Transcript of the Director General Mohamed ElBaradei interview with Suddeutsche Zeitung (Excerpts)

September 25, 2008

Weapon Program: 

  • Nuclear

[Translated from German]

 

. . .

 

SZ: Iran too says it only wants to produce cheap electricity with its nuclear programme. Aren´t there various motives inseparably entwined here?

ELBARADEI: Unfortunately, we still live in a world where nuclear weapons hold out the promise of power and prestige. Even the nuclear powers still rely heavily on nuclear weapons in their security strategies. If one is striving for power or security against attack, it is tempting to develop nuclear weapons or at least the capability to develop them. That is why I say that the Iran question is, in the last analysis, a security problem. The nuclear programme is just a symptom of an underlying feeling of insecurity and the desire to be acknowledged as a power in the region. So, in my opinion, the nuclear dispute can only be solved through direct negotiations on regional security in the Middle East.

SZ: You are asking for direct negotiations between the USA and Iran?

ELBARADEI: Of course, Europe isn´t in the driving seat, the USA is. The sooner there are direct negotiations, the sooner there will be a prospect of finding a solution. But that will not work without identifying Iran´s role in the region and the role of other countries in the Middle East. And of course there is still the big problem: Israel´s nuclear programme. Everything has to be put on the table, the peace process between Israel and the Palestinians as well. Only a comprehensive solution will open up the prospect of development for the region, allowing action to be taken against the growing radicalism which one day could end in nuclear terrorism.

SZ: In your report it says that Iran is gaining an ever greater mastery of uranium enrichment. Can the USA and Israel accept the fact that Iran is on the threshold of becoming a virtual nuclear power?

ELBARADEI: The question is, what can they do? What are the alternatives to direct negotiations? As long as we are monitoring their facilities, they cannot develop nuclear weapons. And they still do not have the ingredients to make a bomb overnight.

SZ: It´s a matter of months.

ELBARADEI: Above all, it is a matter of risk assessment. I cannot read minds as to whether Iran will really build a nuclear weapon sometime.

SZ: Isn´t that, if Iran goes beyond a certain point, precisely the grounds for a military solution?

ELBARADEI: I am afraid there is no military solution. That would only lead to all of Iran, even the opposition, uniting behind the government and its nuclear programme. More important still, it would give Iran the justification for a crash course in building nuclear weapons. They would simply barricade themselves in and resuscitate the enrichment programme. The knowledge is there; you cannot take it out of people´s heads even with bombs. You could perhaps delay Iran developing nuclear weapons, if that is what Tehran really has in mind. But Iran might have realized that it is enough to develop the capability to build nuclear weapons. In the event of an attack, we would be confronted with a much worse problem in a couple of years. And an attack would turn the whole region into a fireball.

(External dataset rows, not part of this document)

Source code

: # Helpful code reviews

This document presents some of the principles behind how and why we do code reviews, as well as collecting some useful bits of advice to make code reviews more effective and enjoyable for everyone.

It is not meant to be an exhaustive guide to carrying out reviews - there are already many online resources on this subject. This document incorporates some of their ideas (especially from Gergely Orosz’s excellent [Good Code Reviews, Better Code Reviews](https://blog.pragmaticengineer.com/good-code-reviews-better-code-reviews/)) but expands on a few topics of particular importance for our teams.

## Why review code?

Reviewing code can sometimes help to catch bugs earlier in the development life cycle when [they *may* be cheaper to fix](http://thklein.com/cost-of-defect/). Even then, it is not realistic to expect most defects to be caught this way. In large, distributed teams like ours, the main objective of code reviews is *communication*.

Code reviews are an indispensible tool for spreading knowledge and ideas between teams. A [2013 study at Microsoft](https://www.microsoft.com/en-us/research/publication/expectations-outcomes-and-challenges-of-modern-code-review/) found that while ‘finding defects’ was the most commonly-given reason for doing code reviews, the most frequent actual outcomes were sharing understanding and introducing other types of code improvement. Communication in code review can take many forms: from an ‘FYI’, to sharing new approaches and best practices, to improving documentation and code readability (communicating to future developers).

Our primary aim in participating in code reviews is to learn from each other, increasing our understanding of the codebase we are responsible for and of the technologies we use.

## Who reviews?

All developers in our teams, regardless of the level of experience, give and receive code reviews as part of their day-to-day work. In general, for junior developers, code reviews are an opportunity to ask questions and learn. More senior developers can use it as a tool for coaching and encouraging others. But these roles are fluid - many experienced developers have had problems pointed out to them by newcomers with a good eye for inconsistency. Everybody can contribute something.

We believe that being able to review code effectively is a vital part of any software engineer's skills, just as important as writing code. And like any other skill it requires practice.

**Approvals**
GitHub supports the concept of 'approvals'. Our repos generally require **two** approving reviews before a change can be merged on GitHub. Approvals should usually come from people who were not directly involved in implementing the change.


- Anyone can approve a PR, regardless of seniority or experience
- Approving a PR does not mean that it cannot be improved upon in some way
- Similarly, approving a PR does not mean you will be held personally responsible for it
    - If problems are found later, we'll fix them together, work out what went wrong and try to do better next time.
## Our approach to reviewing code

SZ: The USA has its reasons for declining negotiations. Iran´s involvement in terrorism...

ELBARADEI: If the USA will sit at the negotiating table with North Korea, a regime that is not seen as being the most democratic and that also already has nuclear weapons, I do not see why it cannot negotiate with Iran.

SZ: Both the USA and the UN Security Council are demanding that Iran come to heel.

ELBARADEI: If you believe in diplomacy, you have to talk to your opponents not your friends. The idea that you can effectively isolate countries does not work, and usually you achieve the opposite of the desired effect. The only option I can see is negotiations.